Die Größe der Räume in Opern ergeben sich oft schon durch die große Anzahl von Akteuren auf der Bühne , Chor usw. Meine Reduktion ist meist auf das Dekor und das Interieur bezogen, ich versuche den Spielraum auf das Wesentliche zu reduzieren, dass erhöht den Fokus auf die Sänger und die Szene.

UE: Ich kenne fast nur noch Reduzierung, aber Reduktion heißt ja, dass irgendetwas reduziert wurde. Gibt es einen Unterschied zwischen Platz oder Raum lassen und nur eine Wand zur Begrenzung aufstellen oder eine komplette Welt im Kopf haben, von der man aber nur die Wand nimmt?

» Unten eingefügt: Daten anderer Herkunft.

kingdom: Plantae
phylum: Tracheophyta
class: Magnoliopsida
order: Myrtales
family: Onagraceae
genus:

HA: Das zweite ist Abstraktion, keine Reduzierung. Ich kann das so beschreiben: Das sind so eine Art Sphärenräume. Die Frage ist, wie viel Platz braucht ein Stück.
Oft untersuche ich Opernlibretti und Theaterstücke nach diesen Kriterien, oder zeichne eine Art Familienaufstellung, um mich der Größe des Spielraums zu nähern zu können.
Es gibt versteckte Atmosphären-Beschreibungen im Text, die ich dann benutze, um eine Grundstimmung für die Bühne zu destillieren. Weitere Fragen sind dann, ist das Stück hell, dunkel, laut, leise, ist es warm oder kalt. Das sind für mich verschiedene Kategorien, einen Raum zu entwickeln.

Henrik Ahr

UE: Wie fühlt sich der Raum an. Kommt dieses Raumgefühl aus der Musik?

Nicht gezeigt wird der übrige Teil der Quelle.